- [To-do item]
On the basis of the records below, report how many lines contain the word "timescale". Nothing else should be given.

- [Data records]
= = = = = = =
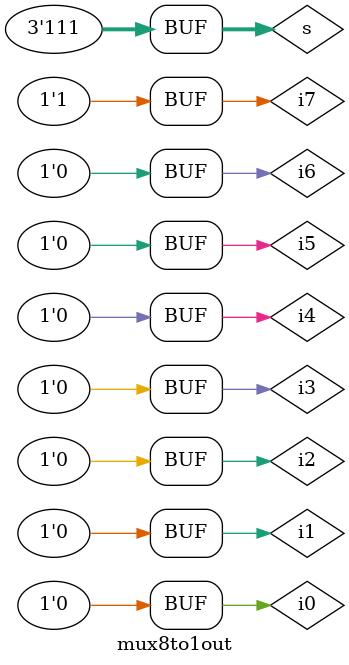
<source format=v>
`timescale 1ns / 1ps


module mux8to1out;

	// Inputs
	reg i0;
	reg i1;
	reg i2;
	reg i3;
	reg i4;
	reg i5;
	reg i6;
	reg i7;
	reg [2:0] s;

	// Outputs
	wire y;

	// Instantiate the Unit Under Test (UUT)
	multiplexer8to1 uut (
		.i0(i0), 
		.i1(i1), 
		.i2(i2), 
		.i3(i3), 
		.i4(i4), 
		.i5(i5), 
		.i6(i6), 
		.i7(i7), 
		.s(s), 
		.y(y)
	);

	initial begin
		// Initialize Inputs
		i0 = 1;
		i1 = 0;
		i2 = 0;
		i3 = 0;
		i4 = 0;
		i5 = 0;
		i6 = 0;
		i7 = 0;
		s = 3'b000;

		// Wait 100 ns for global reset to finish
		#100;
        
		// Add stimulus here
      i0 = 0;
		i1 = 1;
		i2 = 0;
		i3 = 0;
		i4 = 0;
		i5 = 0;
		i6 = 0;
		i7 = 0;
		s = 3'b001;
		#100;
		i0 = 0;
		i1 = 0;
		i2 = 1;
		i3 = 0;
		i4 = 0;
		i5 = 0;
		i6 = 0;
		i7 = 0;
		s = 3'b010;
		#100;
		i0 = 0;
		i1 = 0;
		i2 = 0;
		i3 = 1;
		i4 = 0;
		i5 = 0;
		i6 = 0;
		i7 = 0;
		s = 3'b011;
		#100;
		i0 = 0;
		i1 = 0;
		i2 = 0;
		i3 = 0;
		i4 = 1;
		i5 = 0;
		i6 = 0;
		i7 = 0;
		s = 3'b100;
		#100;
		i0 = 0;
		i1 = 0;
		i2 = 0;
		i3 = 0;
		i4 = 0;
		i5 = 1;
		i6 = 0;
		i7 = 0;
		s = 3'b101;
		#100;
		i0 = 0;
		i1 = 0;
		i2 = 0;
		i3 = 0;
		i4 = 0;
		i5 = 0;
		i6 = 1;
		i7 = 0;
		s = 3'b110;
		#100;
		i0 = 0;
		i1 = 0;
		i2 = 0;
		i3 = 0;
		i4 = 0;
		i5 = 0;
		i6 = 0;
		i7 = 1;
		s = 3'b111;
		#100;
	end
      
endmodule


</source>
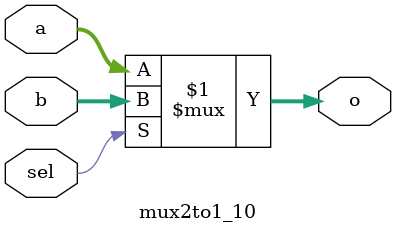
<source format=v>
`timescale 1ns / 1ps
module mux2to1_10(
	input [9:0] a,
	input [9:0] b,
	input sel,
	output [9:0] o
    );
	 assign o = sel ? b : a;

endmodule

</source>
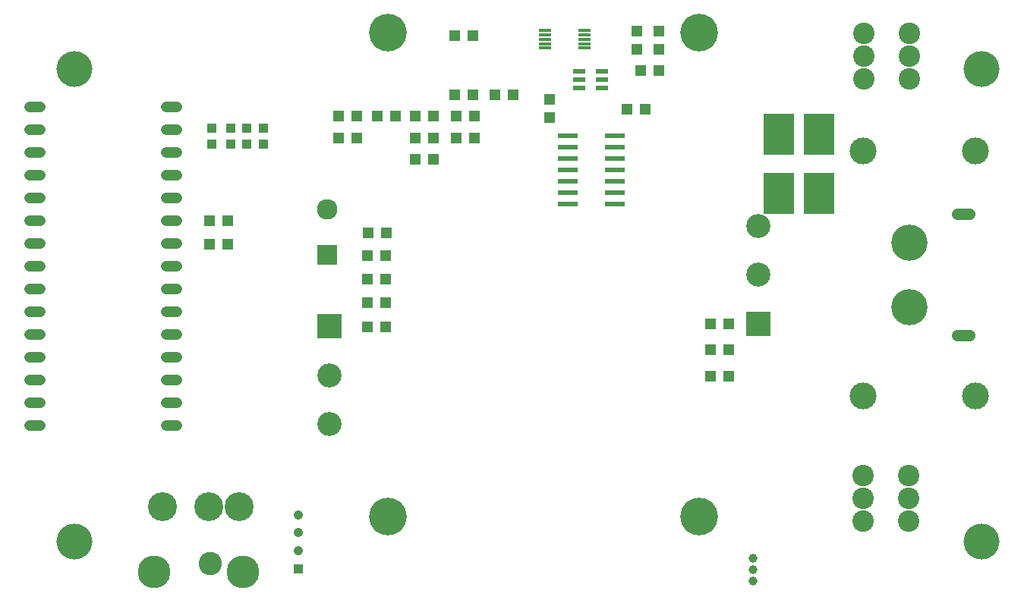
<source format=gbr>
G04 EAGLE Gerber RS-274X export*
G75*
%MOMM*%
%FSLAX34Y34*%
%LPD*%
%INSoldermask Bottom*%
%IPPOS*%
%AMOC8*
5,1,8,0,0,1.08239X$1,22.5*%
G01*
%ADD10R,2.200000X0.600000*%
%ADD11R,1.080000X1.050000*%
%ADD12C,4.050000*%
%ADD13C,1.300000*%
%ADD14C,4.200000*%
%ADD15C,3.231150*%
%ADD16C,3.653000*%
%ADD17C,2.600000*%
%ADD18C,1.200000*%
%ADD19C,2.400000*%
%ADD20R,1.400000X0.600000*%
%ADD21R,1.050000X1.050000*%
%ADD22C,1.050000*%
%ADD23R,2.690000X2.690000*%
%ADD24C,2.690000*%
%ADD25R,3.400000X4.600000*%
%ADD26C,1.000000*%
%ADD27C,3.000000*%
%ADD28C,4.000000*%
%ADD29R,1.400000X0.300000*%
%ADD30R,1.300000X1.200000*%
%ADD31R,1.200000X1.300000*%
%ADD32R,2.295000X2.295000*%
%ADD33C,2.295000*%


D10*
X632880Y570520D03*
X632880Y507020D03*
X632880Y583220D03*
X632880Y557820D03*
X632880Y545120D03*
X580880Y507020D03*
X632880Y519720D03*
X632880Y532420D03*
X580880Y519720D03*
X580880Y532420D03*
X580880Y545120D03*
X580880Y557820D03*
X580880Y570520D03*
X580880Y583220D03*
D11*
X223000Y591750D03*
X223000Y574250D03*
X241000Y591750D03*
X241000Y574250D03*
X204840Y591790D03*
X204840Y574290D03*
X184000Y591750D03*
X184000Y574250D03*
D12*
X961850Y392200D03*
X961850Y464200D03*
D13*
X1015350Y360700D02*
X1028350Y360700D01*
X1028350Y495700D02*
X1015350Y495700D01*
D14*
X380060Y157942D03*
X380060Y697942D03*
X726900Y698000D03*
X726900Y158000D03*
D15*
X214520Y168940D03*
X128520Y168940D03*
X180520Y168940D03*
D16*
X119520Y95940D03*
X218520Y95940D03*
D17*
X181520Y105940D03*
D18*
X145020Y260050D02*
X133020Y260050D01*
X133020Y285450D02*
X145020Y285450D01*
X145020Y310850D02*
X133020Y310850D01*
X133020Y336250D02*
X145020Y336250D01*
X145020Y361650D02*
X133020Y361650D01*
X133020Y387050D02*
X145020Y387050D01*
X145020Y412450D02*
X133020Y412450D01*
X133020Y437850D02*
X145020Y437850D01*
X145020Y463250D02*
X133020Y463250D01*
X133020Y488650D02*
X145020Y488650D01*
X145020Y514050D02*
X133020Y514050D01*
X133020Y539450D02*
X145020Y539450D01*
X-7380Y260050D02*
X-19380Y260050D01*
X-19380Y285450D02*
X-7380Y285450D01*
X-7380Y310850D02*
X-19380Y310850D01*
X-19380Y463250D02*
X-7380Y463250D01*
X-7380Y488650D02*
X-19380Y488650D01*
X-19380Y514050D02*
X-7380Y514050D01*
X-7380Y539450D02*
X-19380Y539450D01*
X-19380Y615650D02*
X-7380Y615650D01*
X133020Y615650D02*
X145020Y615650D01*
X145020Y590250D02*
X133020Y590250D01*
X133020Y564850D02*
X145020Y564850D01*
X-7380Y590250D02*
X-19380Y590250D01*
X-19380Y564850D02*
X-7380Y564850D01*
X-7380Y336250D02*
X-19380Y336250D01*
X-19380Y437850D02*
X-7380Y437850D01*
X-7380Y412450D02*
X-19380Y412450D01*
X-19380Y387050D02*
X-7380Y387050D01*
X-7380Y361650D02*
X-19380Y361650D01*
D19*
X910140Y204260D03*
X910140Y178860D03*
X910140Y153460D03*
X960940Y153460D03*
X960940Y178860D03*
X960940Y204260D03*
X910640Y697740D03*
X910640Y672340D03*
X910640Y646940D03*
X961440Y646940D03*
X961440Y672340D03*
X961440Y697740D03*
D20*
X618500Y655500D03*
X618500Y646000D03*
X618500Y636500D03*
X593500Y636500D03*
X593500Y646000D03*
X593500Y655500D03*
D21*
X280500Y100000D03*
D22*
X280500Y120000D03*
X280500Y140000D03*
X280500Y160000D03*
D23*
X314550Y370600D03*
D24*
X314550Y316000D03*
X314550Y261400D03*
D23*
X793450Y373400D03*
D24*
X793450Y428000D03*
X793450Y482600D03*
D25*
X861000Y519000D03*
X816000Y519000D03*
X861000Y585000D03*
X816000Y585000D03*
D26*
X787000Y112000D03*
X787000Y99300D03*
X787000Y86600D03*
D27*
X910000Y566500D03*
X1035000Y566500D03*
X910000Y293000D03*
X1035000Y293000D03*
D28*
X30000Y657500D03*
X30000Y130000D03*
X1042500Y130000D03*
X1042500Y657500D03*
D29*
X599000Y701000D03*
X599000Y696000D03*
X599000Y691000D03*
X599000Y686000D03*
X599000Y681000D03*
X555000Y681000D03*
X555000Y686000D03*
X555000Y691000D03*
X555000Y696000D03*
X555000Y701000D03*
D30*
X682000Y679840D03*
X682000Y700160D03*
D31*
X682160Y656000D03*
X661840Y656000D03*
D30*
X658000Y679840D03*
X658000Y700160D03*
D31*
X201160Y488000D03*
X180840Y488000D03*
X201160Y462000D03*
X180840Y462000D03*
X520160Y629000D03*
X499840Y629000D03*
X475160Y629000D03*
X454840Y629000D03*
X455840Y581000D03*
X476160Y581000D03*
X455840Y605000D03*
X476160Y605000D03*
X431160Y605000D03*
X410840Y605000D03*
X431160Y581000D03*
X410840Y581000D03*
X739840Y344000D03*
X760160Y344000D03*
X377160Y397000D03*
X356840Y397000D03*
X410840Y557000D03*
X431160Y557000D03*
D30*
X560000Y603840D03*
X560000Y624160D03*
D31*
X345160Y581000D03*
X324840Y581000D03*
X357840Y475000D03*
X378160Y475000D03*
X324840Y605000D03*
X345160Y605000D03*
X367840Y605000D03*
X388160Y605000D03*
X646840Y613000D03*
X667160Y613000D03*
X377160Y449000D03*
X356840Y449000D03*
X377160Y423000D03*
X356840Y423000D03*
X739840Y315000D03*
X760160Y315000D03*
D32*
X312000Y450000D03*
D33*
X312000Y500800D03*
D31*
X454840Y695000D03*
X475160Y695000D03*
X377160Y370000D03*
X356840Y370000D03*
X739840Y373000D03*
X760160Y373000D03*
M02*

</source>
= = = = = = =
- [Reply]
2